Introduction

A common use case when doing an operation within a document is able to get specific content based on the specific type of elements or group the elements by the types and iterate through it.

It requires a lot of work to get a text from paragraph or table element, you need to iterate through paragraphs or tables element down to its children element until you got the run text element.

UniOffice starting with version v.1.16.0 now support extracting document elements as nodes and you can manipulate content on it. The advantage of it is, it keeps the styles and properties intact with the element.
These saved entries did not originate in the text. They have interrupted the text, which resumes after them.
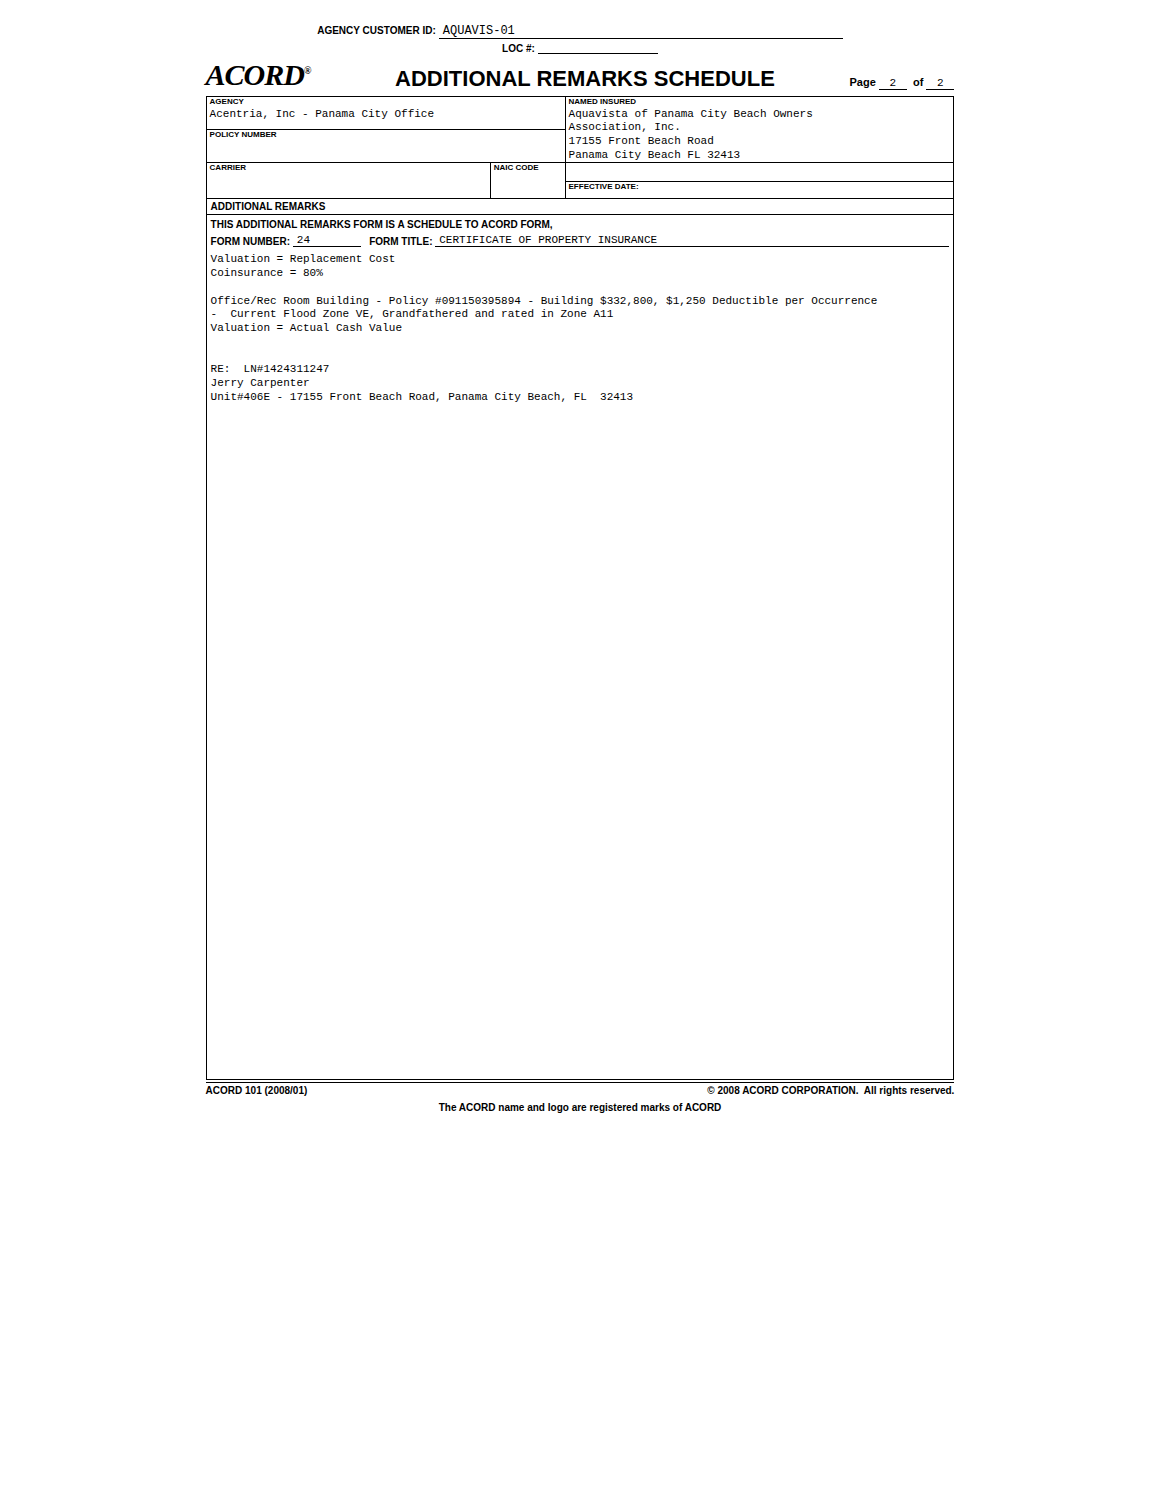AGENCY CUSTOMER ID: AQUAVIS-01
LOC #:
ACORD®
ADDITIONAL REMARKS SCHEDULE
Page 2 of 2
| AGENCY Acentria, Inc - Panama City Office | NAMED INSURED Aquavista of Panama City Beach Owners Association, Inc. 17155 Front Beach Road Panama City Beach FL 32413 |
| POLICY NUMBER |
| CARRIER | NAIC CODE | |
| EFFECTIVE DATE: |
ADDITIONAL REMARKS
THIS ADDITIONAL REMARKS FORM IS A SCHEDULE TO ACORD FORM,
FORM NUMBER: 24 FORM TITLE: CERTIFICATE OF PROPERTY INSURANCE
Valuation = Replacement Cost Coinsurance = 80% Office/Rec Room Building - Policy #091150395894 - Building $332,800, $1,250 Deductible per Occurrence - Current Flood Zone VE, Grandfathered and rated in Zone A11 Valuation = Actual Cash Value RE: LN#1424311247 Jerry Carpenter Unit#406E - 17155 Front Beach Road, Panama City Beach, FL 32413
ACORD 101 (2008/01)
© 2008 ACORD CORPORATION. All rights reserved.
The ACORD name and logo are registered marks of ACORD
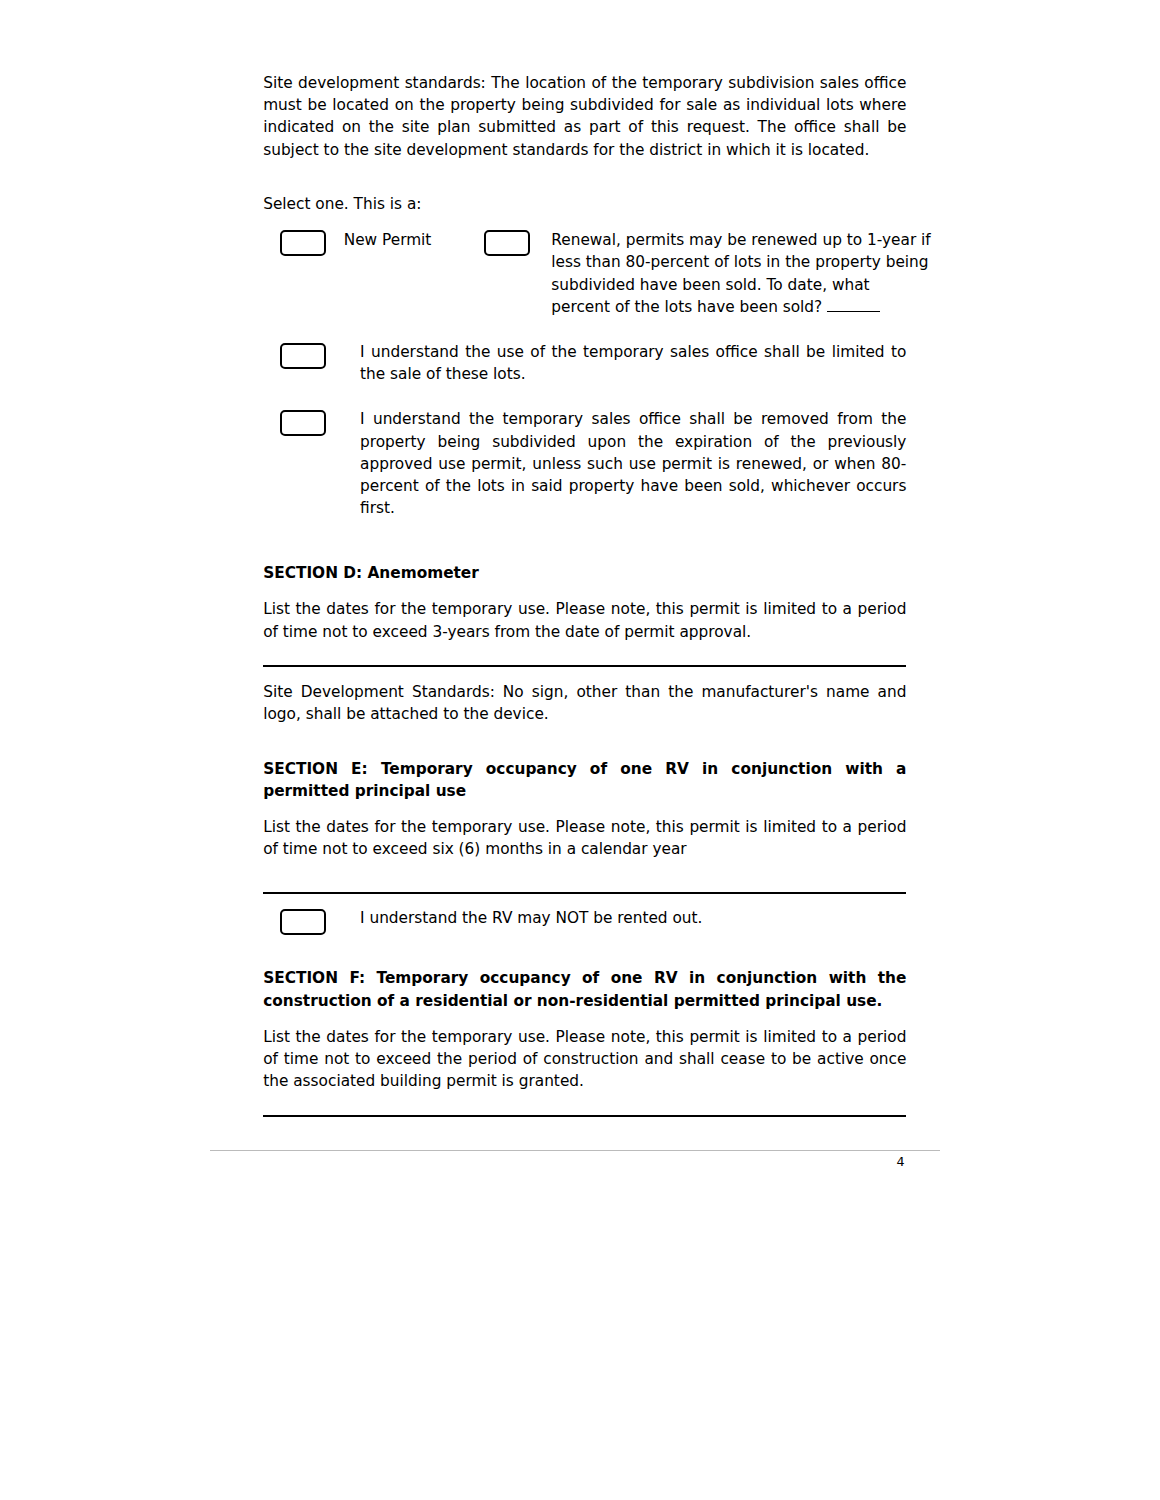Site development standards: The location of the temporary subdivision sales office must be located on the property being subdivided for sale as individual lots where indicated on the site plan submitted as part of this request. The office shall be subject to the site development standards for the district in which it is located.
Select one. This is a:
New Permit
Renewal, permits may be renewed up to 1-year if
less than 80-percent of lots in the property being subdivided have been sold. To date, what percent of the lots have been sold?
I understand the use of the temporary sales office shall be limited to the sale of these lots.
I understand the temporary sales office shall be removed from the property being subdivided upon the expiration of the previously approved use permit, unless such use permit is renewed, or when 80-percent of the lots in said property have been sold, whichever occurs first.
SECTION D: Anemometer
List the dates for the temporary use. Please note, this permit is limited to a period of time not to exceed 3-years from the date of permit approval.
Site Development Standards: No sign, other than the manufacturer's name and logo, shall be attached to the device.
SECTION E: Temporary occupancy of one RV in conjunction with a permitted principal use
List the dates for the temporary use. Please note, this permit is limited to a period of time not to exceed six (6) months in a calendar year
I understand the RV may NOT be rented out.
SECTION F: Temporary occupancy of one RV in conjunction with the construction of a residential or non-residential permitted principal use.
List the dates for the temporary use. Please note, this permit is limited to a period of time not to exceed the period of construction and shall cease to be active once the associated building permit is granted.
4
Sometimes the goal of extracting this content is to duplicate or save it separately into a new document. For example, you may wish to extract the content and:

  • Make a split to document based on elements —e.g., paragraph or table.
  • Rendered a specific portion of a document.
  • Duplicate the content in the document many times.
  • Work with this content separate from the rest of the document.

Here’s an example of how to replace text and split the document based on style with UniOffice.
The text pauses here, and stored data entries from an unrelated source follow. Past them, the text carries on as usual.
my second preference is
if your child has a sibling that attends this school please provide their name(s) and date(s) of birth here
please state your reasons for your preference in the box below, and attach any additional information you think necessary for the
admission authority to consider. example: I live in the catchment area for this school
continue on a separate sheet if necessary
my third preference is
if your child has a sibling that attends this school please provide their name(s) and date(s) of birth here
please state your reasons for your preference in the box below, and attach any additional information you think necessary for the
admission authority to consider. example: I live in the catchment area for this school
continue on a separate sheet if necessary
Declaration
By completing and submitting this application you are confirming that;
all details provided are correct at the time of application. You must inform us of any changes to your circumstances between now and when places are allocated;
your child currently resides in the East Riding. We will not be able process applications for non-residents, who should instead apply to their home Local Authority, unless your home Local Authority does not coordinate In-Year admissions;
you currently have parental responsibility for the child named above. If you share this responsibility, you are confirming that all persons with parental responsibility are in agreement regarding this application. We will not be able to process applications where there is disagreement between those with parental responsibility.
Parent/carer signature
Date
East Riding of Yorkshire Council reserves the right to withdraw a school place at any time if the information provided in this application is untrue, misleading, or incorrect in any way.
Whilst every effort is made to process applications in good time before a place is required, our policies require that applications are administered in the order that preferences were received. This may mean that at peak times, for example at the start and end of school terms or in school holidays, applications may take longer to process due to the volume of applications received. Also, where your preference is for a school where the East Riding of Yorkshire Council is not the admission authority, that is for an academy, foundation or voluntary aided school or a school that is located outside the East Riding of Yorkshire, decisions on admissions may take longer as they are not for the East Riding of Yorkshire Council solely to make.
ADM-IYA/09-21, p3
// This example shows how Nodes can be used to work generically with document contents to find and copy -
// contents across files.  In this example we do:
// 1. Load an input sample document file
// 2. Identify paragraphs with style "heading 1" and use that as a section divider
// 3. Create a new document for each section, and output each section to separate file with names: node-document-i.docx where `i` is the section index.
// In addition we illustrate how to perform some simple replacements that are included in the output files.

package main

import (
	"fmt"
	"log"
	"os"

	"github.com/unidoc/unioffice/common/license"
	"github.com/unidoc/unioffice/document"
)

func init() {
	// Make sure to load your metered License API key prior to using the library.
	// If you need a key, you can sign up and create a free one at
    // https://cloud.unidoc.io
	err := license.SetMeteredKey(os.Getenv("UNIDOC_LICENSE_API_KEY"))
	if err != nil {
		panic(err)
	}
}

func main() {
	doc, err := document.Open("sample.docx")
	if err != nil {
		log.Fatalf("error opening document: %s", err)
	}
	defer doc.Close()

	// Get document element as nodes.
	nodes := doc.Nodes()

	// Replace text inside nodes based on text.
	nodes.ReplaceText("Where can I get some?", "The Title is Replaced")
	nodes.ReplaceText("Why do we use it?", "I Am The New Title of Document")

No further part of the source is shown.